SARAN PERTIMBANGAN KPPU
2.
Dalam beberapa substansi pengaturan, KPPU
mengharapkan agar substansi pengaturan
memperhatikan potensi-potensi terjadinya
persaingan usaha tidak sehat sebagaimana diatur
dalam UU No 5 tahun 1999. Hal tersebut antara
lain menyangkut pengaturan pembatasan jumlah
pelaku usaha berbasiskan analisis terhadap supply
dan demand. Diharapkan pembatasan jumlah
pelaku usaha tidak menjadi instrumen yang dapat
dimanfaatkan oleh pelaku usaha untuk melakukan
praktek monopoli dan persaingan usaha tidak sehat
melalui eksploitasi terhadap konsumen. Misalnya
saja dengan melakukan praktek kartel antar pelaku
usaha yang jumlahnya terbatas atau bahkan
praktek monopoli karena hanya ada satu pelaku
usaha di satu wilayah.
SARAN PERTIMBANGAN KPPU
3.
Terkait dengan hubungan pemasok dan peritel
modern, diusulkan agar hal tersebut tidak hanya
menyangkut pemasok kecil, tetapi juga pemasok
menengah dan besar. Hal tersebut mengingat
daya tawar ritel modern yang sangat tinggi tidak
hanya berefek terhadap pelaku usaha kecil saja
tetapi juga usaha menengah dan besar.
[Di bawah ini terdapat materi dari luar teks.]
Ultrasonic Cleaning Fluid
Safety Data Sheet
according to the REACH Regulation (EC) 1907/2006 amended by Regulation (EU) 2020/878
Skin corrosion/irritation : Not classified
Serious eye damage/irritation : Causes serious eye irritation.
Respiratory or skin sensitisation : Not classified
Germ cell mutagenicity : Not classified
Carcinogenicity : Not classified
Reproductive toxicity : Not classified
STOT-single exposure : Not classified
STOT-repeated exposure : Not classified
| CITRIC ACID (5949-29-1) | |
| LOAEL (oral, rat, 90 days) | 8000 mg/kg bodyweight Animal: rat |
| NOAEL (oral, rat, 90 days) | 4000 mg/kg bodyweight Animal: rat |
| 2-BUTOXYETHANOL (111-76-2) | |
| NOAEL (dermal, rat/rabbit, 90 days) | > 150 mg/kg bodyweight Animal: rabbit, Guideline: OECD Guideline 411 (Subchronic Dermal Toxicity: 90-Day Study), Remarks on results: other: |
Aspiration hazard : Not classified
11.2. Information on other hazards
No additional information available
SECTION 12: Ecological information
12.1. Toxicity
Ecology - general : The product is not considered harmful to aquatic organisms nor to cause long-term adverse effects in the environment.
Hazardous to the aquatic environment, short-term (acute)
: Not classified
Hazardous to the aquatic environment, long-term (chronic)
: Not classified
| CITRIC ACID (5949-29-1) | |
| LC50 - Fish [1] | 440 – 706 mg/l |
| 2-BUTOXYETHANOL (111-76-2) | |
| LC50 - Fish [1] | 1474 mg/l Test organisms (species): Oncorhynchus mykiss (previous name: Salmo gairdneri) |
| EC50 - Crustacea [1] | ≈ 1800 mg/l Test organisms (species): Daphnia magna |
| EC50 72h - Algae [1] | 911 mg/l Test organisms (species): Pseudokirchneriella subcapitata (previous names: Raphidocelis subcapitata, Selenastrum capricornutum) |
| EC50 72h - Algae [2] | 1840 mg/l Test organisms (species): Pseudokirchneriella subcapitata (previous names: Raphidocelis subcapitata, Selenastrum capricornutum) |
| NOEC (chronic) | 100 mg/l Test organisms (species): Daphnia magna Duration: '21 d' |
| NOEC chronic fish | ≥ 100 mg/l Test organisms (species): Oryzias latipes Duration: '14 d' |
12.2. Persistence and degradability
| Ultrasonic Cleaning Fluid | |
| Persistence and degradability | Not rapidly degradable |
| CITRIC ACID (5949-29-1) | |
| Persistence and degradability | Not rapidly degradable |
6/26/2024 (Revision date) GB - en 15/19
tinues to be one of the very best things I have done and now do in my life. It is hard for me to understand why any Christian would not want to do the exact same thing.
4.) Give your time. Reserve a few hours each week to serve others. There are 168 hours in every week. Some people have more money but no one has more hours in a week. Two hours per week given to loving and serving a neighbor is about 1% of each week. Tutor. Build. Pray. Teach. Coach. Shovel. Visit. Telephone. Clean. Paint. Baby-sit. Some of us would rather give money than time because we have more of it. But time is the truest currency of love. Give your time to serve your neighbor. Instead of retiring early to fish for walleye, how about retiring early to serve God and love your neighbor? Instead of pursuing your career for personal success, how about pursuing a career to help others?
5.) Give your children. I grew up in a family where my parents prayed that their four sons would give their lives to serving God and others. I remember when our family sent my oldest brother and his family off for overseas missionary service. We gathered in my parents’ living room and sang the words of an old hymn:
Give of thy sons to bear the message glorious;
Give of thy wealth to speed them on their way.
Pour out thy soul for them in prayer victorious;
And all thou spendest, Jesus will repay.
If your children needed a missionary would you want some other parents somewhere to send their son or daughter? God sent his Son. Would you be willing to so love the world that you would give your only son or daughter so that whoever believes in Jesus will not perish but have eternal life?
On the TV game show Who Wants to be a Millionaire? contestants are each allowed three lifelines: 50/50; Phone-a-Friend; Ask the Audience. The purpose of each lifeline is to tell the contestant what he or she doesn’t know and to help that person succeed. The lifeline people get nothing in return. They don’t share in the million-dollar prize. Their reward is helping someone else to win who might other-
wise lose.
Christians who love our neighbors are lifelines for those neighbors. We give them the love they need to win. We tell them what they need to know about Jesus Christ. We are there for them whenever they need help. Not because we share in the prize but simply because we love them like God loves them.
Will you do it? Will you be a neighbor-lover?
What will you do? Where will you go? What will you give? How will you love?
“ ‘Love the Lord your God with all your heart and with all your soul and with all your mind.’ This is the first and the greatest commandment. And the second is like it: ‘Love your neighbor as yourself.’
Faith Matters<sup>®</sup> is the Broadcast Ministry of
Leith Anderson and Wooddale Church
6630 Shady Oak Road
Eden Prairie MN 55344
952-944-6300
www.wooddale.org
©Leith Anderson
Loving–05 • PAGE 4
Selain itu,
dalam pengaturan juga perlu ditegaskan bahwa
segala bentuk hubungan transaksi antara
pemasok dan peritel modern tidak boleh
bertentangan dengan prinsip-prinsip persaingan
usaha yang sehat.
SARAN PERTIMBANGAN KPPU
4.
Apabila keterlibatan KPPU mau didefinisikan
secara eksplisit dalam substansi pengaturan,
maka diusulkan terdapat klausul tambahan dalam
bab/pasal tersendiri sebagai berikut :
Larangan Praktek Monopoli dan Persaingan Usaha Tidak
Sehat
–
Pelaku usaha ritel dilarang melakukan kegiatan yang
dapat mengakibatkan terjadinya praktek monopoli dan
persaingan usaha tidak sehat.
–
Larangan sebagaimana dimaksud pada ayat (1) sesuai
dengan UU No 5 Tahun 1999 tentang Larangan Praktek
Monopoli dan Persaingan Usaha Tidak Sehat.